I'm not sure which is the appropriate forum for this question, but the cord for my cell phone charger got frayed slightly when I ran over it with the vacuum cleaner. It still works, but I want to know if using the cord creates a potential safety hazard. I'd rather not have to buy a new charger if I can avoid it. Thanks.


----------



## cwwozniak (Nov 29, 2005)

Assuming you have a typical charger that plugs directly in the AC power outlet and has thin flexile cord going to the telephone ...

Did you expose and/or break any of the wiring in the cord?

If you just removed some of the plastic insulation but the wires are all intact, you need to make sure there is no chance that the two wires can touch each other. Wrapping some electrical tape over the exposed sections should be good enough protection.
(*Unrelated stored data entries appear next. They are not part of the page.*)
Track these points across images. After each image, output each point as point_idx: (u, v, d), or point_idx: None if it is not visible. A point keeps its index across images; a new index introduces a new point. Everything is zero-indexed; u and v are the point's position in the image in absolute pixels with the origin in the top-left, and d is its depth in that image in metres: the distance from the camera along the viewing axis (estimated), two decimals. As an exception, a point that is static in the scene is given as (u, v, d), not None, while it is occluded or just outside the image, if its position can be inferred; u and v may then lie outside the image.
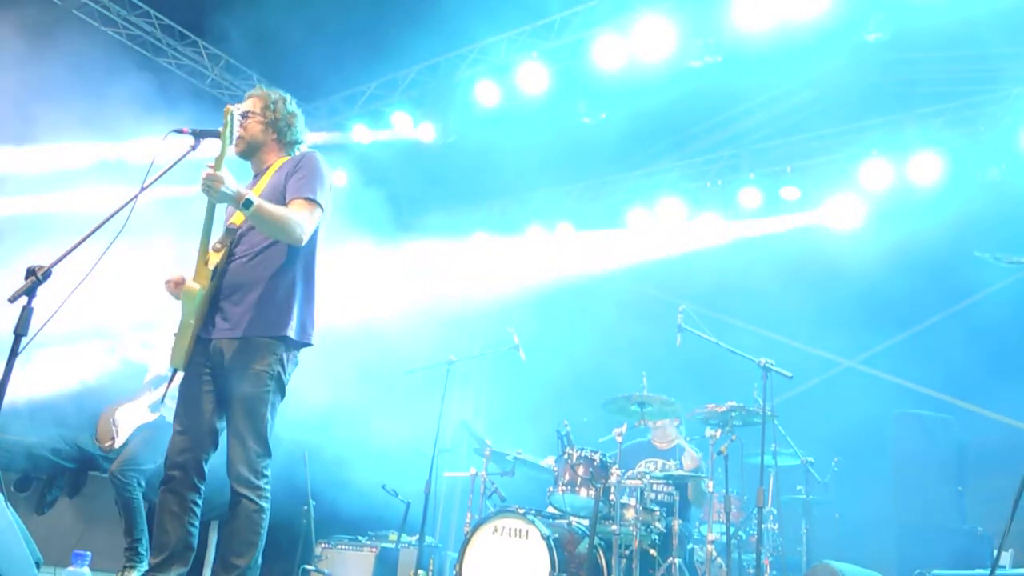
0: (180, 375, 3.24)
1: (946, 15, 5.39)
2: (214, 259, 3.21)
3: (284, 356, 3.24)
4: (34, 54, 5.64)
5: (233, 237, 3.30)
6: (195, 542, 3.18)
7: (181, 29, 7.20)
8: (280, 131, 3.51)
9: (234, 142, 3.33)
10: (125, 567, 4.91)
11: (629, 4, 6.10)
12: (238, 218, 3.30)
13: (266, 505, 3.17)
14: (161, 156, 3.02)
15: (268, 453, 3.18)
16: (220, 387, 3.22)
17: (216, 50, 7.41)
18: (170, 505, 3.13)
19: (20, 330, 2.47)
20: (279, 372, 3.22)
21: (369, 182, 7.81)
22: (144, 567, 4.78)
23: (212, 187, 2.96)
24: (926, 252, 6.63)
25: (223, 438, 3.25)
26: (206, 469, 3.21)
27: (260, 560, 3.18)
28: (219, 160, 3.06)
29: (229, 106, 3.18)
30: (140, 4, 6.90)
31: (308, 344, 3.36)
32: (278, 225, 3.13)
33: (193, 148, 3.15)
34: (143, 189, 2.91)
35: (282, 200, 3.26)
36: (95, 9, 6.77)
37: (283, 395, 3.29)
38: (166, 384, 3.36)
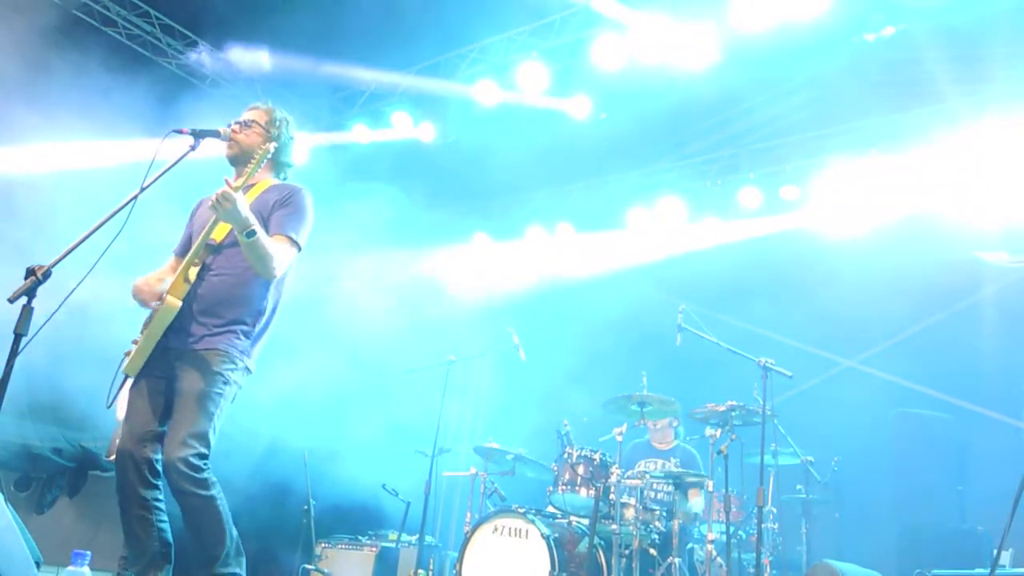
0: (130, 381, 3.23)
1: (946, 15, 5.39)
2: (193, 274, 3.21)
3: (240, 370, 3.26)
4: (33, 54, 5.64)
5: (211, 253, 3.29)
6: (170, 537, 3.14)
7: (181, 29, 7.20)
8: (278, 149, 3.50)
9: (229, 147, 3.40)
10: (118, 574, 4.94)
11: (629, 4, 6.10)
12: (219, 234, 3.28)
13: (215, 492, 3.08)
14: (161, 156, 3.02)
15: (207, 453, 3.12)
16: (171, 392, 3.19)
17: (216, 50, 7.41)
18: (134, 510, 3.10)
19: (20, 330, 2.48)
20: (234, 380, 3.23)
21: (369, 182, 7.81)
22: None
23: (222, 205, 2.96)
24: (926, 251, 6.63)
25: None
26: (159, 468, 3.15)
27: (235, 532, 3.13)
28: (239, 184, 3.08)
29: (267, 145, 3.22)
30: (140, 4, 6.90)
31: (249, 372, 3.37)
32: (265, 259, 3.15)
33: (193, 148, 3.16)
34: (143, 189, 2.91)
35: (263, 224, 3.26)
36: (95, 9, 6.77)
37: (231, 402, 3.28)
38: (118, 389, 3.32)
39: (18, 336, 2.47)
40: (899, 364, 7.21)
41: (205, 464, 3.09)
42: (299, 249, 3.34)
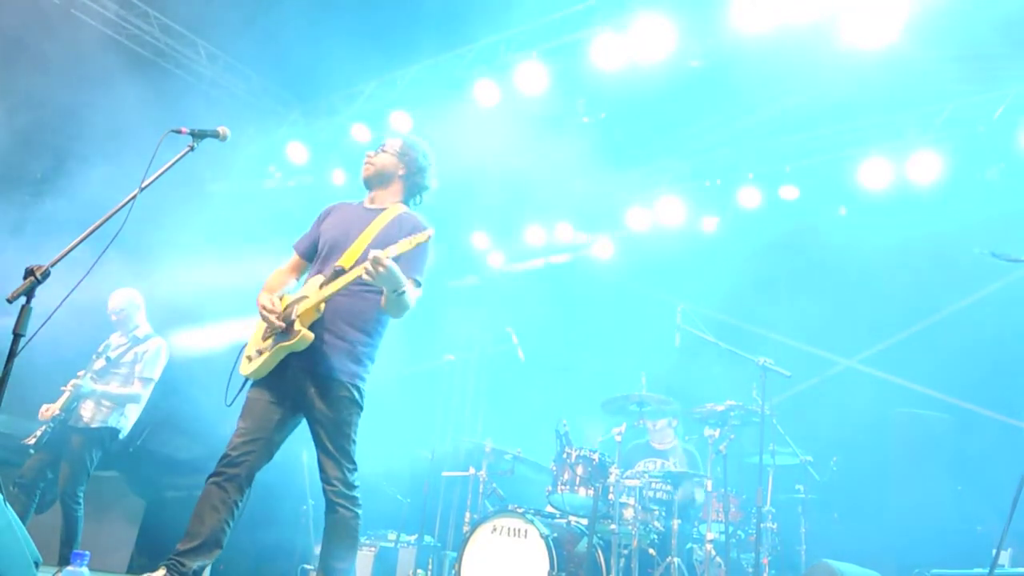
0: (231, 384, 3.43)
1: (946, 16, 5.38)
2: (323, 306, 3.34)
3: (364, 389, 3.49)
4: (32, 53, 5.64)
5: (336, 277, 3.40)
6: (225, 540, 3.24)
7: (181, 29, 7.20)
8: (409, 173, 3.68)
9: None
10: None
11: (628, 4, 6.10)
12: (347, 261, 3.42)
13: (360, 512, 3.36)
14: (159, 156, 3.02)
15: (356, 467, 3.41)
16: (295, 405, 3.36)
17: (216, 50, 7.41)
18: (212, 499, 3.21)
19: (19, 330, 2.48)
20: (359, 398, 3.45)
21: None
22: None
23: (379, 272, 3.08)
24: (926, 251, 6.63)
25: (278, 451, 3.44)
26: (254, 478, 3.31)
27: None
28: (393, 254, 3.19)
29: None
30: (139, 4, 6.90)
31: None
32: (403, 308, 3.34)
33: (192, 148, 3.16)
34: (141, 189, 2.91)
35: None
36: (94, 9, 6.77)
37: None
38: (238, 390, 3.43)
39: (17, 336, 2.47)
40: (899, 364, 7.21)
41: (358, 482, 3.36)
42: (420, 288, 3.51)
You need to be a bit careful if you broke any of the fine strands that make up each wire. If you broke too many of them, there is a chance the remaining few strands could overheat when the phone is drawing full power from the charger. If you know someone that is handy with a soldering iron, they could probably cut out the bad section an splice the ends together.


----------



## pd75 (Apr 12, 2001)

Thanks, Chuck. The wires are intact. I just scraped off some of the plastic insulation, which is black, but at one point I can see a bit of red (about 1/2 inch long).


----------



## cwwozniak (Nov 29, 2005)

If it is red plastic, then you should be OK. If you see any copper or silver colored metal, you would need to be doing some taping.


----------



## pd75 (Apr 12, 2001)

Thanks again. It looks to me like it's just red plastic.


----------



## JohnWill (Oct 19, 2002)

If you like, you could tape that just to protect the wiring from another attack by the vacuum cleaner.


----------



## SayWhatJD (Jun 16, 2009)

I never trust cables after the insulation has started to break or has been removed. If you check around on eBay usually you can find accessory cables/chargers/etc for DIRT cheap.

For like $9 you could have some peace of mind. If you walk into a store, look to pay $25+ for the adapter.

Cheers,
@whatJD


----------